Dale Hodgins wrote:It would be a shame to have a giant water tank like this for thermal storage only. Water could be drawn off to heat a hot tub and for regular domestic uses.



It seems the Legionnaire’s risk will preclude the drawing off of water unless the 140º F can be maintained. If one desires to pre-heat the hot water heater feed I think coils robbing heat from the rocket mass heater water mass will be more prudent. The challenge will be preventing bacterial growth in the rocket mass heater water mass which, theoretically, one will not be contacting on a regular basis anyway.

That said 140º F may not be that hard to maintain for an extended period depending on how large an area one is trying to heat.

In this thread, http://www.permies.com/t/12344/stoves/Rocket-Powered-Sterling-Engine-water Dale has proposed the coupling of a Stirling engine powered generator with the RMH to produce electricity (along with other mechanical needs such as water pumping and clothes washing) while using water thermal mass as the coolant for the Stirling engine. After much consideration it seems to me that in order to most effectively use water as the thermal battery for a RMH the water needs to be located at floor level. In other words, if I understand how a thermo siphon works, if one if going to use a passive means to heat the water thermal mass the thermo siphon is doable but only if the tank is located higher than the heat source. Am I understanding this correctly? This would not allow the water thermal mass to be located in a cob bench unless the RMH was sunk below floor level significantly. Dropping the RMH below floor level may have it’s usefulness as can be seen in this thread: http://www.permies.com/t/5937/stoves/rocket-mass-floor-heater-finally. But can one really heat below the floor and a water thermal mass located in a bench on the floor? I suppose it’s a function of how long the burn is.

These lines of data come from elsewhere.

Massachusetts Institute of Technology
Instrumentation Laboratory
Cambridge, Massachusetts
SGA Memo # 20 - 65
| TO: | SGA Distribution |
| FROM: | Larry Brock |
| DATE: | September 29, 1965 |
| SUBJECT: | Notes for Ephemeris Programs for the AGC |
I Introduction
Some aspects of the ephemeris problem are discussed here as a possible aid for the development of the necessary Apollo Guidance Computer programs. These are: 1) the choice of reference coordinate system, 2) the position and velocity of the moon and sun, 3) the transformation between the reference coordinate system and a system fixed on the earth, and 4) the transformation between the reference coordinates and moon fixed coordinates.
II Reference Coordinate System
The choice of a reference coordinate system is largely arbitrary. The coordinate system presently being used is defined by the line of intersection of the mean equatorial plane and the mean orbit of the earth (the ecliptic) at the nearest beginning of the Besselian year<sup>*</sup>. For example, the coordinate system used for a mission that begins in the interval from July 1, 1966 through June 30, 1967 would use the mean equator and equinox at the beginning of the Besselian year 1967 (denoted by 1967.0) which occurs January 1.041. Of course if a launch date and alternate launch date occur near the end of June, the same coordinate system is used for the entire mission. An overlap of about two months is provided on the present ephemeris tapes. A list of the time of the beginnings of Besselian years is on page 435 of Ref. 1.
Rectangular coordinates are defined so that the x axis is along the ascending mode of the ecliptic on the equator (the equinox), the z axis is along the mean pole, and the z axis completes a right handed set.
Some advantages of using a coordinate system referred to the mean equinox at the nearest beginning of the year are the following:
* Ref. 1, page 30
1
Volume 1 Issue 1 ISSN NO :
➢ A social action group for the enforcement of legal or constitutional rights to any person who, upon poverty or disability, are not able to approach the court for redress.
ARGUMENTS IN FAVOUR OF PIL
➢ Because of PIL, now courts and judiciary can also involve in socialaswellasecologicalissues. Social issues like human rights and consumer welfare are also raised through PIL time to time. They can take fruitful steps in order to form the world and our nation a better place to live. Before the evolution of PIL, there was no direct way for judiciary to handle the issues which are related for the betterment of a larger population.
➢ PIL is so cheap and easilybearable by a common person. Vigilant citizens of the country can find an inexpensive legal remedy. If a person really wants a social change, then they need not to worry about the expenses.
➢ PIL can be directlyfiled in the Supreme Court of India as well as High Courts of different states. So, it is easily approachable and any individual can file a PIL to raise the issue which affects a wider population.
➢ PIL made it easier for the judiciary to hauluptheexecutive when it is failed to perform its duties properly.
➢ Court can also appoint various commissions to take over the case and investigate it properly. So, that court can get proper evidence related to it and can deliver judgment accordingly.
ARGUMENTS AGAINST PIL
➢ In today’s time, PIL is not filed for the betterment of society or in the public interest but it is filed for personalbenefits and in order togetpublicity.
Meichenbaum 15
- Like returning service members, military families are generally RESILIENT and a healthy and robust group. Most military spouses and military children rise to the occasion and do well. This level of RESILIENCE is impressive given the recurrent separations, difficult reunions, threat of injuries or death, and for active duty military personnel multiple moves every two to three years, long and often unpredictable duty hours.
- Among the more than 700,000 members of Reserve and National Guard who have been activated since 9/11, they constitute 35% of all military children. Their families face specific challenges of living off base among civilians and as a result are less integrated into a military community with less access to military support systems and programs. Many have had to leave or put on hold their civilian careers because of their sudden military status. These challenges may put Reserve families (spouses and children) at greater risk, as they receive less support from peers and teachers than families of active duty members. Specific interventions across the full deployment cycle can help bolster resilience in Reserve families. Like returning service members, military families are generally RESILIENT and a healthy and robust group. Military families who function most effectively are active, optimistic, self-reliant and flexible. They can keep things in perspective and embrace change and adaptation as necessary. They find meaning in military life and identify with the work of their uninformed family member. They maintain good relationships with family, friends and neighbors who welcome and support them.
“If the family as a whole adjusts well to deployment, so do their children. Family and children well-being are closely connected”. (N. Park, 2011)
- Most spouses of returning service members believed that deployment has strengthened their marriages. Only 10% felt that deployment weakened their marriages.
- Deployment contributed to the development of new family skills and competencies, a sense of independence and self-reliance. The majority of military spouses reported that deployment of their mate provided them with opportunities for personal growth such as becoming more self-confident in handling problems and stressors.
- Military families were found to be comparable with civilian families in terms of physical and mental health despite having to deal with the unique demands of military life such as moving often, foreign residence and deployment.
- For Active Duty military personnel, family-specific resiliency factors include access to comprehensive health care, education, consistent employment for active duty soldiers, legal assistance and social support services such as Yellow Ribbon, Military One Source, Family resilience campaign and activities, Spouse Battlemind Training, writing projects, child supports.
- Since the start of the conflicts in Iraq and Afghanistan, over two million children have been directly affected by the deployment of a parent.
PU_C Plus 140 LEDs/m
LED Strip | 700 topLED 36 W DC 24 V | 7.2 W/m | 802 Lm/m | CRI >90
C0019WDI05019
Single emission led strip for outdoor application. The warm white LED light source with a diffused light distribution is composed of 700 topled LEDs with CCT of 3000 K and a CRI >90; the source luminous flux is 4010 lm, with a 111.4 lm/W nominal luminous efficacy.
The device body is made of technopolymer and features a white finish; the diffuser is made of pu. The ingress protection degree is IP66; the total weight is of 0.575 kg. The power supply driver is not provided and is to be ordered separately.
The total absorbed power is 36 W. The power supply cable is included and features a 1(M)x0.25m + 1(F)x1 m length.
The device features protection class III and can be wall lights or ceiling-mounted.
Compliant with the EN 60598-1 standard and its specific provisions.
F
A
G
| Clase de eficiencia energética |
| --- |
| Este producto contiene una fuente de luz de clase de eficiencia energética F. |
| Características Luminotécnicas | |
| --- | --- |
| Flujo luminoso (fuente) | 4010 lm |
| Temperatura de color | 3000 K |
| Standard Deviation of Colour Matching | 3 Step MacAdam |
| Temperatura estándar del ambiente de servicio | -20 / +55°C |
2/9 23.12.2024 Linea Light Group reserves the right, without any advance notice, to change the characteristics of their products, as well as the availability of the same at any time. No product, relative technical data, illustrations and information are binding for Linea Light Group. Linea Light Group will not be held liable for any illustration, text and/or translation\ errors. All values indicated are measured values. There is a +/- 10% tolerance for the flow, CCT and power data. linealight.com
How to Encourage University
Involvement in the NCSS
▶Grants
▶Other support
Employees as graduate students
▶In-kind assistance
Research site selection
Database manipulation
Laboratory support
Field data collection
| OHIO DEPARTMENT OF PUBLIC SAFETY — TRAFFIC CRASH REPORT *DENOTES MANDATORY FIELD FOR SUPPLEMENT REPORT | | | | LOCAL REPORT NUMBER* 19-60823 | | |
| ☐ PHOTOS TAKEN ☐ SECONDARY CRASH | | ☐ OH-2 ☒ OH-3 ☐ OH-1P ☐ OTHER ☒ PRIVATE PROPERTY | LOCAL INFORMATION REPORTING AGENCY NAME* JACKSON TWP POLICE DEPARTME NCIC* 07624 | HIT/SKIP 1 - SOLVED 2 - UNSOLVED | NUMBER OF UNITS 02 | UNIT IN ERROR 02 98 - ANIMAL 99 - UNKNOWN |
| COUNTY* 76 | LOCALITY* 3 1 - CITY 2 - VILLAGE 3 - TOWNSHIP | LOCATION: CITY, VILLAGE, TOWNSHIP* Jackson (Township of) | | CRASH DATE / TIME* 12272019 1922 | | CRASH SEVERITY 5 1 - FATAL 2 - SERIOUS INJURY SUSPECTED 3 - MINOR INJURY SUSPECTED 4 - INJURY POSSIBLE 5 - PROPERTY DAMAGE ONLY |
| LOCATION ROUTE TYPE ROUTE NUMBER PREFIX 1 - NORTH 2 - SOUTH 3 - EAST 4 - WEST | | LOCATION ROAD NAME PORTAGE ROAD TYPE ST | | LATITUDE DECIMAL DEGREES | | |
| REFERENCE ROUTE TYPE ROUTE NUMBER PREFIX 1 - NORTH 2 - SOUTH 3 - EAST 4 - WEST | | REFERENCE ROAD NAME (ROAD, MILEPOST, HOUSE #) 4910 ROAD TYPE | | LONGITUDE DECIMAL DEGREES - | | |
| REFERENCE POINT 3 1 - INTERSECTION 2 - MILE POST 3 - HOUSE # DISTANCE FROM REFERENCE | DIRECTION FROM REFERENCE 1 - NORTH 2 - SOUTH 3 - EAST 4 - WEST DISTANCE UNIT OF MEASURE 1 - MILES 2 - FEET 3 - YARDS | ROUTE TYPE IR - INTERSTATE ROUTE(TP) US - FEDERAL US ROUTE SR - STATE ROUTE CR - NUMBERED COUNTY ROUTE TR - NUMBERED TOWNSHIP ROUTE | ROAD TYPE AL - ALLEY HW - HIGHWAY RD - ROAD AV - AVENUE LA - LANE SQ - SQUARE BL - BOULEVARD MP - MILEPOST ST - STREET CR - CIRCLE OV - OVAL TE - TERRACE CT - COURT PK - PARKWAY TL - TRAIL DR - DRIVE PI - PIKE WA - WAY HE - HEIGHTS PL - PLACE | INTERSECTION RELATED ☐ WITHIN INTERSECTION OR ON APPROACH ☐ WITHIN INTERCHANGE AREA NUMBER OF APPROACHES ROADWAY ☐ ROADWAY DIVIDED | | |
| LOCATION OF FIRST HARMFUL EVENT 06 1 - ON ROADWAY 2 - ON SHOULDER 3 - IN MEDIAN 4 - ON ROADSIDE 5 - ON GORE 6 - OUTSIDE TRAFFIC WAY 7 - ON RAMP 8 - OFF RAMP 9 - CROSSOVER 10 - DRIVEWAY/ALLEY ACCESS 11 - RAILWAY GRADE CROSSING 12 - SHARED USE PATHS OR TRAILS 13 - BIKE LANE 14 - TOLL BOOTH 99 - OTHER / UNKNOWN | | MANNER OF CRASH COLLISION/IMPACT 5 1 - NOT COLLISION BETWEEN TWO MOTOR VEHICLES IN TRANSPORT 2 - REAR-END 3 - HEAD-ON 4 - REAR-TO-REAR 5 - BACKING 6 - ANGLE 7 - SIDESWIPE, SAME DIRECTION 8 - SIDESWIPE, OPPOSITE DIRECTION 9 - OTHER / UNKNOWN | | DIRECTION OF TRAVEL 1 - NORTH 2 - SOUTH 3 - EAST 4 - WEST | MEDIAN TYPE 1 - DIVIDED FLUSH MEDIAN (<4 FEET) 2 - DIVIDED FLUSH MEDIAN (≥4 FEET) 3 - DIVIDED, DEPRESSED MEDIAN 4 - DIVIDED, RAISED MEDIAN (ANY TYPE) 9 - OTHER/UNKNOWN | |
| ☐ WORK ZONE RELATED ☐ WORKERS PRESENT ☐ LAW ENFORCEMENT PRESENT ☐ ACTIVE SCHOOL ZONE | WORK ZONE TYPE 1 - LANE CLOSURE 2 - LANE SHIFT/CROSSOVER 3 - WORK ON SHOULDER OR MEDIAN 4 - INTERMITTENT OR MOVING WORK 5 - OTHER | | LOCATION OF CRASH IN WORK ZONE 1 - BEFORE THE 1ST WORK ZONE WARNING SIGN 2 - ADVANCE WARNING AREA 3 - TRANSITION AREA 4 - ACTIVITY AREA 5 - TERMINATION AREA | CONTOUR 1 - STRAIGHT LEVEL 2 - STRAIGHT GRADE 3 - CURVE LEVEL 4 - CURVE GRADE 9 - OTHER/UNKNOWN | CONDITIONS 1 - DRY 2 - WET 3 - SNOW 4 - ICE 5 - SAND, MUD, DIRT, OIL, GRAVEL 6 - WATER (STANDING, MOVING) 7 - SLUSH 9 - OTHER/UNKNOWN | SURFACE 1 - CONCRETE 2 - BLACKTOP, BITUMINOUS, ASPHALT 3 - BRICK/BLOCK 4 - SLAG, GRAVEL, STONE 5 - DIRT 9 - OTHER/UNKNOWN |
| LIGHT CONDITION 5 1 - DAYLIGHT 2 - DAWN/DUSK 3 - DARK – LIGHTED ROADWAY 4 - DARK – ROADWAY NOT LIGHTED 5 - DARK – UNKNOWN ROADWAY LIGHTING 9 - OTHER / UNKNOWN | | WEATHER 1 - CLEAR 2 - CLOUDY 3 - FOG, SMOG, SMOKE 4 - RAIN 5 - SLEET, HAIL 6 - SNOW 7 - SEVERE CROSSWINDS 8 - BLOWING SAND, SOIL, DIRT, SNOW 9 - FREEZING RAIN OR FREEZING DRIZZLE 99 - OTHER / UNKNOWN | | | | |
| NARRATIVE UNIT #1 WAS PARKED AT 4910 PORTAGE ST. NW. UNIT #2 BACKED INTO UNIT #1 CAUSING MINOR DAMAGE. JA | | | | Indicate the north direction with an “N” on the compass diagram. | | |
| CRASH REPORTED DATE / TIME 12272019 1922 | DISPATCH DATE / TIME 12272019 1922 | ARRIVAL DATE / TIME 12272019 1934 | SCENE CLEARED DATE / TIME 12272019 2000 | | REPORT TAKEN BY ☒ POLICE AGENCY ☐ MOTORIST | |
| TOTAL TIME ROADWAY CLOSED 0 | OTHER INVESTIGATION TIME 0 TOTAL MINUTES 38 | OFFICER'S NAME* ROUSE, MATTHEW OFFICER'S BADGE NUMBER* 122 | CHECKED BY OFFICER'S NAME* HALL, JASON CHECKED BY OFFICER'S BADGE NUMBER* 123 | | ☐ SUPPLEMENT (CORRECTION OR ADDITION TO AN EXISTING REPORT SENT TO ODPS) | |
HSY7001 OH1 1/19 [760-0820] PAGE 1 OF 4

It seems to me that in order to realistically use water as the primary thermal mass one needs the ability to move water around on an active basis utilizing steam, a steam powered engine/pump or a Stirling engine powered pump. In other words to really utilize water’s heat storing/transferring ability well the ability to circulate the water though various connected by piping water storage vessels and through the heat exchanger piping either next to or inside of the RMH barrel becomes necessary. I am continuing to research what is the quietest and most simple method to actively circulate the water without steam.

Questions:
1) Is anyone familiar with a passive design for circulating water which works with the water tank and heat exchanger being at the same level? For all I know there is a simple method of passively circulating the water and I’m not bright enough to see it.
2) What is a simple, quiet pump design which can utilize Stirling engine principles to actively circulate the water?
3) Is there another mechanical, quiet, simple design which can utilize the heat generated by the RMH to pump the water?

Thanks for your input.
6 years ago
As I've been considering the ramifications of utilizing water as the primary thermal mass for a rocket mass heater I have come to the same conclusion. There are situations where electricity or a mechanical force is needed and a stirling engine or steam engine coupled with a rocket mass heater could provide those. I was up way late the night before last researching both.

The rocket mass heater has a great ability to heat water but getting that water to move to precisely where you need it is a problem. A pump powered by a Stirling engine or steam engine would be very useful and waste heat becomes a non-issue as it is captured somewhere. I think this is a perfect example of using technology to empower the individual.